— start of Selected text —

The lowly computer keyboard is so ubiquitous that it can seem unchanging, but nothing could be further from the truth. It is one of the most important components of any system, and has survived all assaults by new technologies from the mouse to the pen to the microphone, yet its evolution is marked by legacy functions and terminology that can leave computer users scratching their heads. Today we deal with an issue that has faced many over the past decades: How to use a PC keyboard with a Macintosh and vice versa.
In this era of switchers, Boot Camp, KVM, USB, and virtualization, the question of how to deal with computer keyboard irregularities has become all the more important. One of the most critical usability factors in cross-platform typing is the question of what to do about the so-called modifier keys: Control, Command, Alt, and the like. See, each platform has its own key combinations for GUI shortcuts and common operations like copy and paste. And although most are similar, they are different enough to frustrate even the expert user.
The Alt and Control keys found on most PC keyboards date from the first PCs, with so-called Windows and Menu keys introduced in 1995 and Fn or Function modifier keys found on laptops both before and after. Combined with the Shift key (which pre-dated the personal computer) these are the most common modifier keys used today.
Most Windows commands use some combination of Ctrl, Alt, and Shift but the mapping is haphazard at best. Generally, Alt-combinations control the GUI (switching windows and selecting menus) while Ctrl-combinations perform actions (copy and paste) but this is not always the case. However, even though variations abound, the standard 101-key IBM layout dating from 1986 (shown at right on a 1987 IBM Model M) has dominated. This places two “Ctrl” keys at the outermost position of the bottom row of keys with two “Alt” keys flanking the space bar. The Windows, Menu, and (on notebooks) Fn keys are squeezed in between Ctrl and Alt.

— end of Selected text —

Short task: Extend the piece on PC and Mac keyboard modifier keys, picking up after its final sentence.

— start of Material supplied —

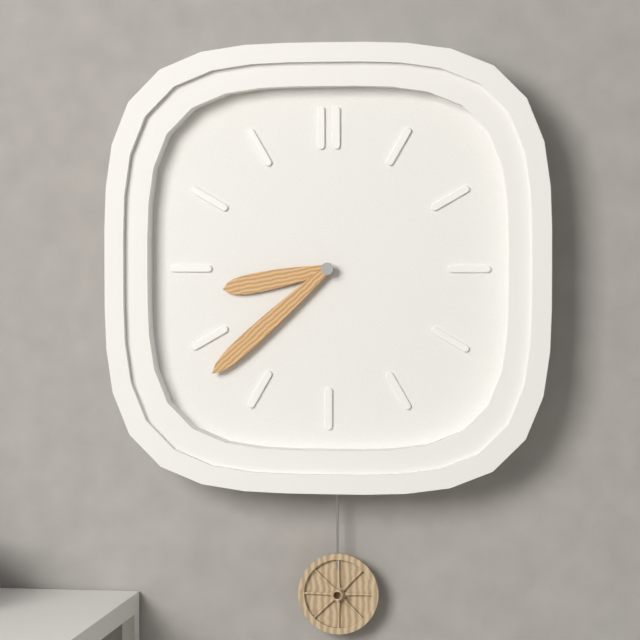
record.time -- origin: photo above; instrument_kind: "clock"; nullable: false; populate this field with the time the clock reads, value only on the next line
8:38
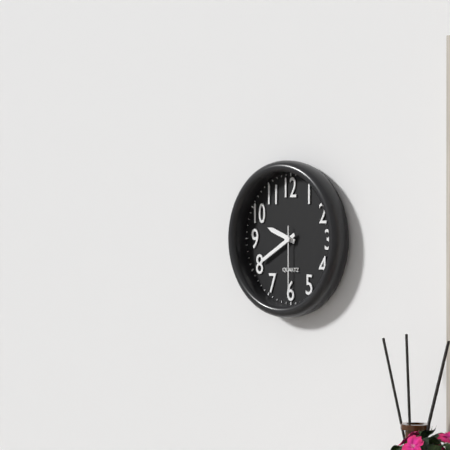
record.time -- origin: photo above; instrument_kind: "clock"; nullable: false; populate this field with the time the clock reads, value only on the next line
9:40:30
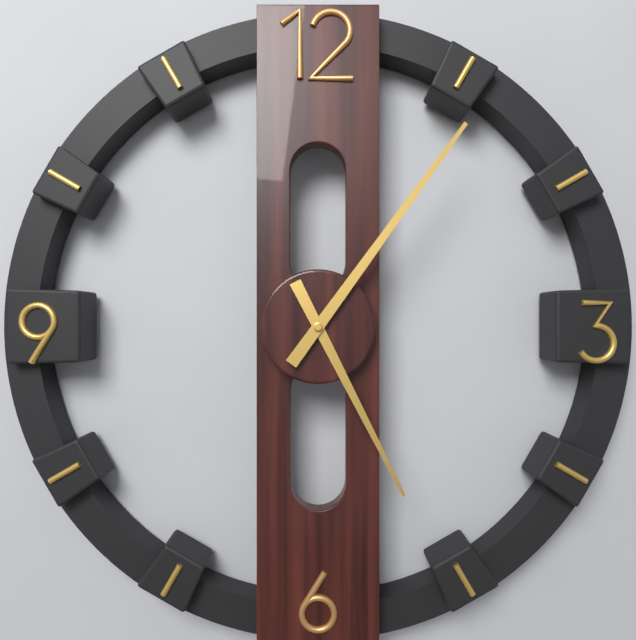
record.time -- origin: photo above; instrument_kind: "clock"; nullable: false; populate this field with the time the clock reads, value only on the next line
5:06
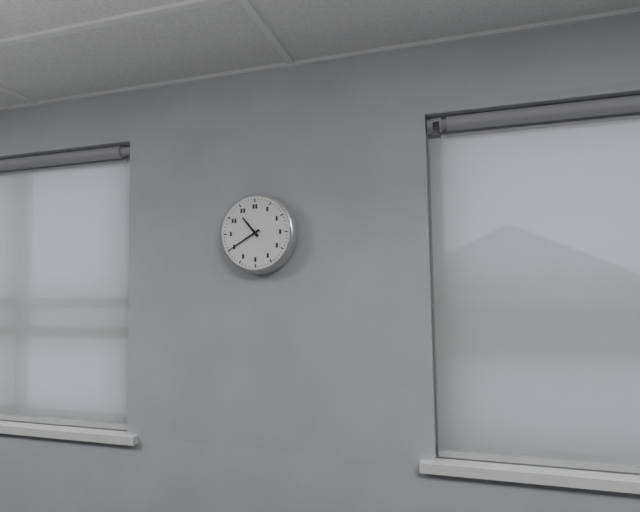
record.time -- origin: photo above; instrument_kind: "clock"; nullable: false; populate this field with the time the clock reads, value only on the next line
10:40
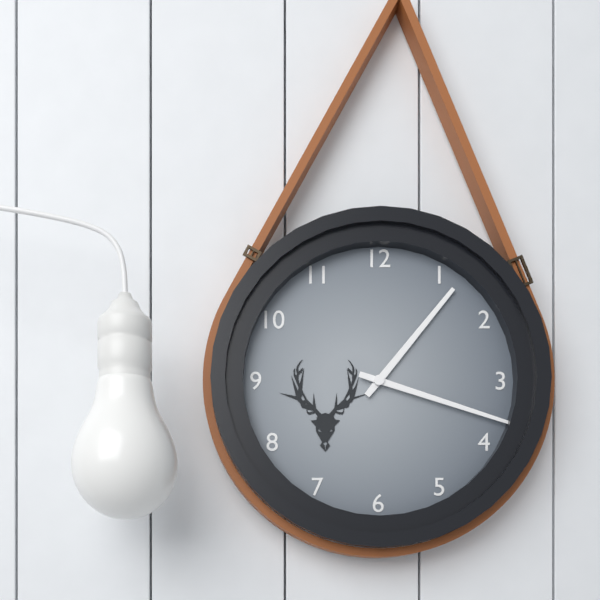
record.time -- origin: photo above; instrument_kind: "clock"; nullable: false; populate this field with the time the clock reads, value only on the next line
1:18
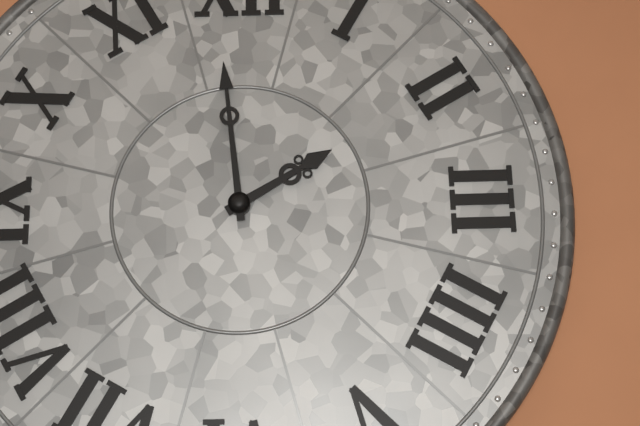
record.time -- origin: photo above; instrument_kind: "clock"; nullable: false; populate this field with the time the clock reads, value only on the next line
1:59
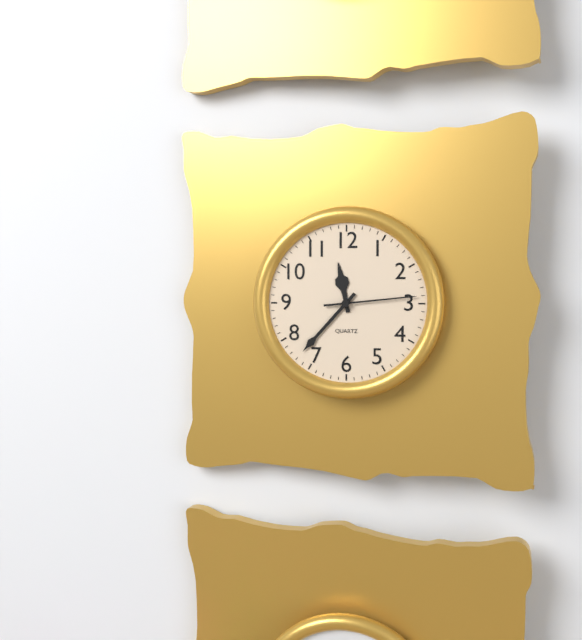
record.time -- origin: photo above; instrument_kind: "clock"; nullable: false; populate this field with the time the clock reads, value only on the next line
11:37:14
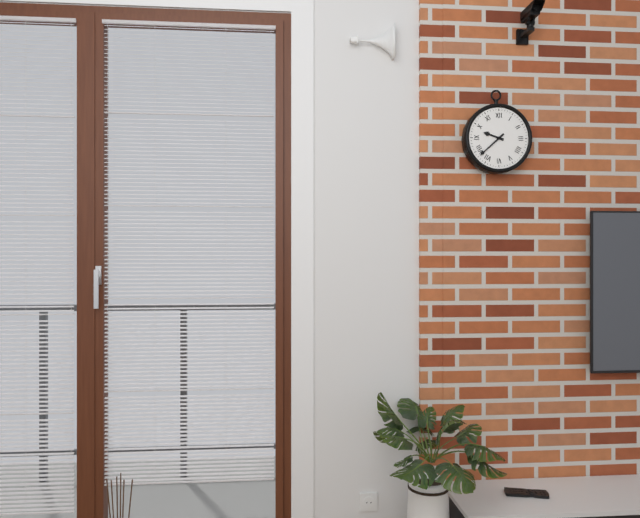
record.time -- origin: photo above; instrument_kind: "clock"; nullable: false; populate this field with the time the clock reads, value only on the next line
9:38
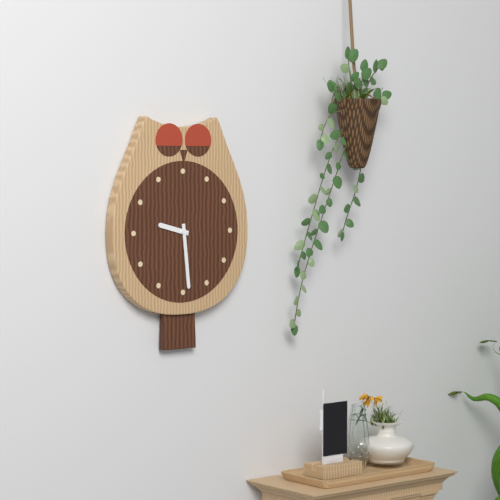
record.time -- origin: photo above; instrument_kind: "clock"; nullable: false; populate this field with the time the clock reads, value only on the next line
9:29
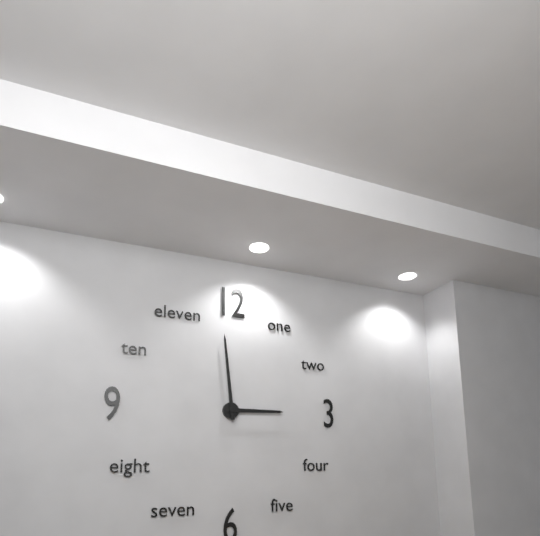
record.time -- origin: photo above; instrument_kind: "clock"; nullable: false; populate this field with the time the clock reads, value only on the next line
2:59
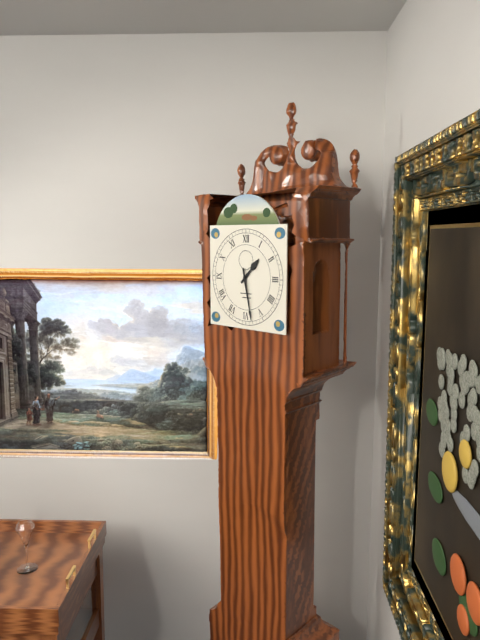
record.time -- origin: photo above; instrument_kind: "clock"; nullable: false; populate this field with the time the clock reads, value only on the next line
1:28
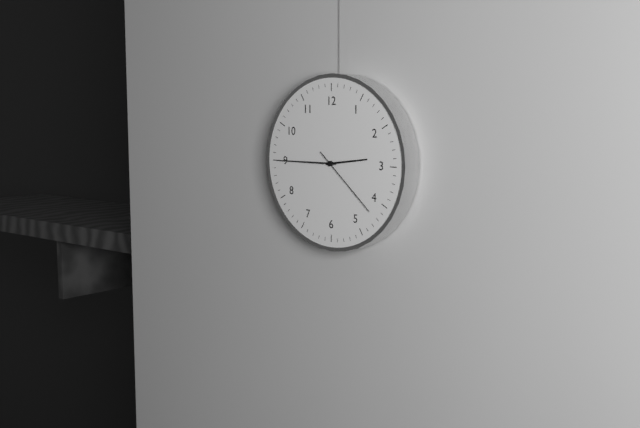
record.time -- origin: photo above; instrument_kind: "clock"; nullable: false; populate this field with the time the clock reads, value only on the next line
2:45:22
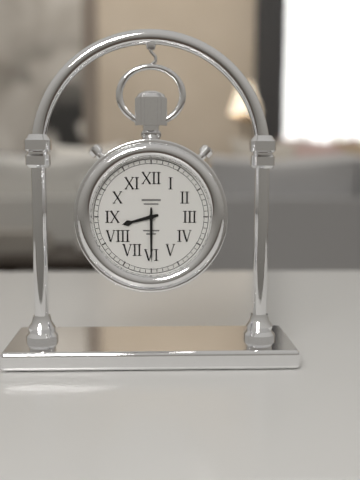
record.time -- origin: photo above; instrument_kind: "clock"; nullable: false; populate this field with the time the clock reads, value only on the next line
8:30
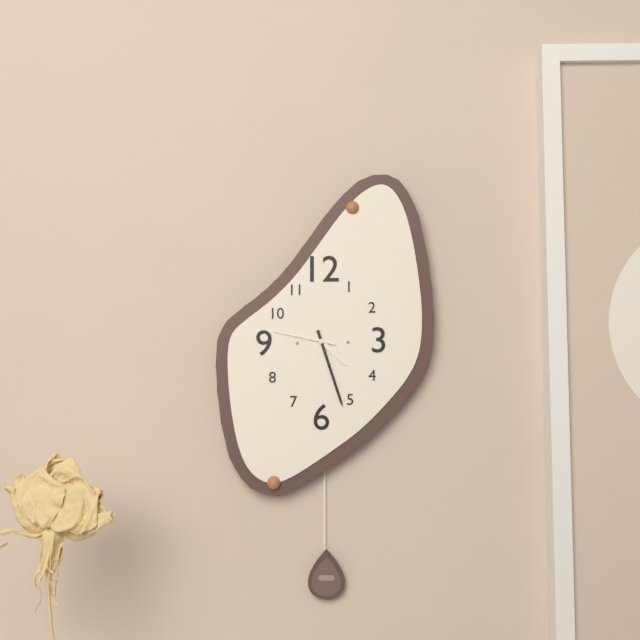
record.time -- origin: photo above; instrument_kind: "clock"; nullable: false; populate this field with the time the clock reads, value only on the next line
4:27:47
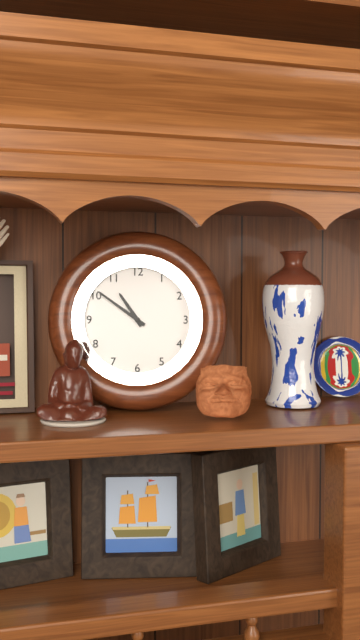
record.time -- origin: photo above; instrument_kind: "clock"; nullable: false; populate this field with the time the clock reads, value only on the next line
10:51
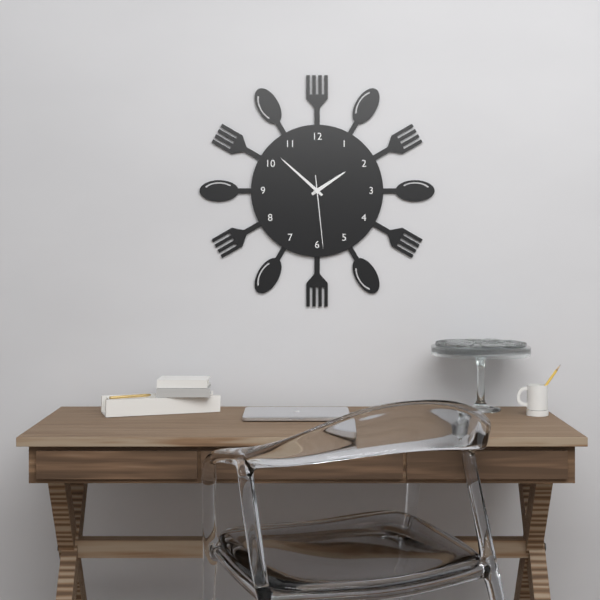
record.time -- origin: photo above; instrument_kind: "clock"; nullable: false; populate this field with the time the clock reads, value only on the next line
1:52:29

— end of Material supplied —

Exercise output:
The situation is quite different on the Macintosh. Hardware-wise, the Mac inherited the Command (“open apple”/”cloverleaf” âŒ˜) and Option keys found on the Apple IIe of 1982, and added a Control key with the Mac II and SE to enable business-friendly terminal emulation capabilities. As seen in the keyboard at right from my Mac SE, the Control key, as on the PC XT, occupies the space now associated with Caps Lock at left in the third row, while the Option and to-be-named Command key (with the Apple outline) sit roughly where the Windows and Alt keys would eventually live.
The popular Apple Extended Keyboard swapped Caps Lock and Control, settling the key layout of the Macintosh that has lasted through today, and added “Alt” to the Option key, clarifying its purpose. In 2007, Mac fans were thrown into a frenzy as Apple made one more change, removing the Apple from the Command key and (finally) adding the word, “Command”, in its place.
If you’re a geek like me, you will find the history of these keys to be an interesting aside. Wanting to add more functionality to their (integrated) keyboards, most early personal computer makers looked for ways of adding modifier keys without “breaking” existing programs, which were hard-coded for earlier layouts. Most manufacturers settled on the so-called “Bucky bit” strategy, adding keys that modified the binary ASCII code from other keys. Alt set the eighth bit to 1, turning H (01001000) into 11001000, which could be a non-printable control character or one from another character set. Similarly, Ctrl zeroed out the sixth and seventh places, turning both H and h (01101000) into backspace (00001000). Apple took a different tack, literally wiring the open and closed apple keys to the joystick buttons on the Apple II. Of course, nowadays keyboards merely send appropriate ASCII signals using a microcontroller, but these ingenious approaches certainly showed creativity!
This brings us to today. Although both the PC and Mac feature a key called Control on the left, the Mac places Alt/Option next, followed by Command. On the PC, the center spot is taken by the Windows key and the Alt is on the right.
This mapping problem is compounded by the fact that these keys do different things. Command on the Mac takes on the GUI and action duties from both Control and Alt on the PC. Alt and Ctrl stay true to their original uses, modifying the result of other keypresses and sending control codes, respectively. None of this was much of an issue in the days of incompatible keyboard protocols, but today’s USB devices can be used with either platform, and virtualization and remote control have made rapid switching much more common.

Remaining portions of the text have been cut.